The last unit was the introduction to Bayes networks. This week covers Machine Learning, which is the problem of figuring out the structure of the networks to begin with if they aren't known. There are two main sub-categories of machine learning.
- Supervised Learning
- Unsupervised Learning
- What is learned? parameters, structure, hidden concepts
- What from? target labels, replacement principles, feedback (reinforcement)
- What for? prediction, diagnostics, summarize, etc.
- How? passive (just observations), active (agent changes environment), online, off-line
- Outputs. classification, regression
- Details. generative, discriminative
Occam's Razor. Everything else equal, choose the less complex hypothesis. Or make things as simple as possible but not simpler. Want to minimize the generalization error, not the training data error.

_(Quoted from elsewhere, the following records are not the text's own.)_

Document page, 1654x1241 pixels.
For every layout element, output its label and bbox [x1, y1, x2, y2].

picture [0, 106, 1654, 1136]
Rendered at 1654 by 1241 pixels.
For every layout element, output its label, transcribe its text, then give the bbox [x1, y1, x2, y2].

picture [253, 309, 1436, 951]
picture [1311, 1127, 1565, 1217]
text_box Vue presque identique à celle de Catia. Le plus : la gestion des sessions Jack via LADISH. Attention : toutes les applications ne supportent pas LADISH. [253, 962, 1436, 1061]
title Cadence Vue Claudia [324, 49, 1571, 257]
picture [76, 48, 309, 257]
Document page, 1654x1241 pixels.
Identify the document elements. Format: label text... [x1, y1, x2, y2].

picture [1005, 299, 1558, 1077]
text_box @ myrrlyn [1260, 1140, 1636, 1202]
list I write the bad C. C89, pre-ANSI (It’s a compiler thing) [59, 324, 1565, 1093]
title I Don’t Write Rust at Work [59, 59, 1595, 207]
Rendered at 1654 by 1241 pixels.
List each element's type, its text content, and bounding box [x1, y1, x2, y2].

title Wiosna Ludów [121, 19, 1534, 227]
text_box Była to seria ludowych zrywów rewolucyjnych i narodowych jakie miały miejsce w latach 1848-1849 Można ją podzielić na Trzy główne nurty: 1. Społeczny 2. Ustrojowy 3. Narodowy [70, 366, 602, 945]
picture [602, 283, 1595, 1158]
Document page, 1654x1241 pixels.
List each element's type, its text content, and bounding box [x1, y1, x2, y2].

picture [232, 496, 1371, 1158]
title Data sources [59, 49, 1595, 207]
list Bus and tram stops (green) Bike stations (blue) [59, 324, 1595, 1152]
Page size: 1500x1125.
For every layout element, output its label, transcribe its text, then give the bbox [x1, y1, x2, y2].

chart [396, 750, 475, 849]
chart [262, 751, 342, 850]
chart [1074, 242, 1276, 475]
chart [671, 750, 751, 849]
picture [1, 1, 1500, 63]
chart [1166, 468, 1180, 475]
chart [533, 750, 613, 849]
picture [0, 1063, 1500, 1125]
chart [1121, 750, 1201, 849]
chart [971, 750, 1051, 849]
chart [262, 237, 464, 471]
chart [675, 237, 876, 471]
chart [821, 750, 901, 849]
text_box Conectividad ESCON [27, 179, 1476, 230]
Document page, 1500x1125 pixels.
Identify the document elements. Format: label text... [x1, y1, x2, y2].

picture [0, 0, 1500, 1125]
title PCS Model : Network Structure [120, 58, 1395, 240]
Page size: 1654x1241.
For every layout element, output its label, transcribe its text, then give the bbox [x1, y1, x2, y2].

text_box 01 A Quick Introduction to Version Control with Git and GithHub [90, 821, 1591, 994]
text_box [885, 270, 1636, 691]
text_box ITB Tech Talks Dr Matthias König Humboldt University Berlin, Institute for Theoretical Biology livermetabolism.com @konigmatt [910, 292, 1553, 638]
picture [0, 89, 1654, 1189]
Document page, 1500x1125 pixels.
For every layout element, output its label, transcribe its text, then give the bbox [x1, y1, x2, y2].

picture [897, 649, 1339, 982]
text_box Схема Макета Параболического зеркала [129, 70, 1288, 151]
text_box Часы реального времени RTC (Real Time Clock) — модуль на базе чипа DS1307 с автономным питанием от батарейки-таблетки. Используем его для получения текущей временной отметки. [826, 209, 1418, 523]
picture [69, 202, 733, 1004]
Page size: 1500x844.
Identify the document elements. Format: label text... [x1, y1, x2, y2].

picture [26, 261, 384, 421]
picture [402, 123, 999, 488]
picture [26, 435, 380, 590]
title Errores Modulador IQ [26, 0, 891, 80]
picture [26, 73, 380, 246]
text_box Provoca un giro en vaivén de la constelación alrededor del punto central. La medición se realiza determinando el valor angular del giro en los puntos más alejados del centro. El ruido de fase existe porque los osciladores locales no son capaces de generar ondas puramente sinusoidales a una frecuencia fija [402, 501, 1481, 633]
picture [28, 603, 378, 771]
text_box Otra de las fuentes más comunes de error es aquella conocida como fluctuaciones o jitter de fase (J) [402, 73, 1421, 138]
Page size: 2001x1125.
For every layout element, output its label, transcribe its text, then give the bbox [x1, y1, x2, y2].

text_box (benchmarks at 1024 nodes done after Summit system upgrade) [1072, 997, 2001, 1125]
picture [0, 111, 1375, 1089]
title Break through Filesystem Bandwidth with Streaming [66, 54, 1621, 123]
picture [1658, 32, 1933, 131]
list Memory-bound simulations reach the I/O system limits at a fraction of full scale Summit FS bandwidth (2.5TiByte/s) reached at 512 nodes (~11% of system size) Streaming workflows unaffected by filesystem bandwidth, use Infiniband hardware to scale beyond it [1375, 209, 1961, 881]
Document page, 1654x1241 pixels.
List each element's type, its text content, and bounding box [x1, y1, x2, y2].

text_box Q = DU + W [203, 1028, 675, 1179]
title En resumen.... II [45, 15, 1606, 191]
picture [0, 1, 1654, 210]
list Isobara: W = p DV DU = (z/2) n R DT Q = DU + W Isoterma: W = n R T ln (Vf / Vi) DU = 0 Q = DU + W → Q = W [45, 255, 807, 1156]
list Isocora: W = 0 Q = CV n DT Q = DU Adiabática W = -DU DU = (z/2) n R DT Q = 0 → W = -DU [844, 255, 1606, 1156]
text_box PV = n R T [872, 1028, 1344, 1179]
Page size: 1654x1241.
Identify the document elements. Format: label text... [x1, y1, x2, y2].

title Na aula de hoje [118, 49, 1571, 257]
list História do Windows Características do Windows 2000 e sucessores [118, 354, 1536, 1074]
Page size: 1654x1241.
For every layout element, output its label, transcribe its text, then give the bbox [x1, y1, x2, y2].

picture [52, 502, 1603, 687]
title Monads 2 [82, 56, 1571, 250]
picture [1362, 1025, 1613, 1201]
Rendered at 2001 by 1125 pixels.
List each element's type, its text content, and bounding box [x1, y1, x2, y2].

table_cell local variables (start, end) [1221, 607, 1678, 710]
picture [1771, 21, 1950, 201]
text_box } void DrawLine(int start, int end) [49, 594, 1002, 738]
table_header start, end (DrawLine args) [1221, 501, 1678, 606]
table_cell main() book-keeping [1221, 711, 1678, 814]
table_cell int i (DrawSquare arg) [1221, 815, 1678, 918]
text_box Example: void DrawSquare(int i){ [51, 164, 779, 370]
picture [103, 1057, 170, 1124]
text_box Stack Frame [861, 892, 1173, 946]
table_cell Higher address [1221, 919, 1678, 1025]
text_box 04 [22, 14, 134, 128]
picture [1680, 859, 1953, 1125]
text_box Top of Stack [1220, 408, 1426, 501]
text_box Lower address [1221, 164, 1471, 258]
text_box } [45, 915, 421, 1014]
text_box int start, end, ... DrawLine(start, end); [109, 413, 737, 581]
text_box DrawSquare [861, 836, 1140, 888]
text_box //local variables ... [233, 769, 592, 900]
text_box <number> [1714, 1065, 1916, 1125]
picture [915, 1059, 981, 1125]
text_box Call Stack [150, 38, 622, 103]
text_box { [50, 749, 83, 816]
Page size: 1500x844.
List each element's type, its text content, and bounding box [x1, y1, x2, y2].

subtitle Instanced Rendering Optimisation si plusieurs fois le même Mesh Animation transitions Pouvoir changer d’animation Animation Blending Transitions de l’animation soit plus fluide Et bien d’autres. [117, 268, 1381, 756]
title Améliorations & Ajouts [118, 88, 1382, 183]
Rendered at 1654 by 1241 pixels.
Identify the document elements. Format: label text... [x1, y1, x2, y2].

Unsupervised learning is mainly about density estimation. There are several approaches like clustering or dimensionality reduction. Blind signal (or source) separation is another interesting application for unsupervised learning. The example given is how to separate a recording of two speakers into two separate streams. Some practical tips about choosing k (the number of clusters) in k-means learning.
- Add some constant penalty per k to the log-likelihood
- Guess initial k
- Run Expectation Maximization
- Remove unnecessary clusters
- Create new random clusters near poorly represented data
- Repeat from EM step
I did actually use Python to answer one of the quiz questions (how many unique words in a "bag of words"), and like last time I did arithmetic for Bayes rule in a spreadsheet. I haven't done any Lisp programming yet.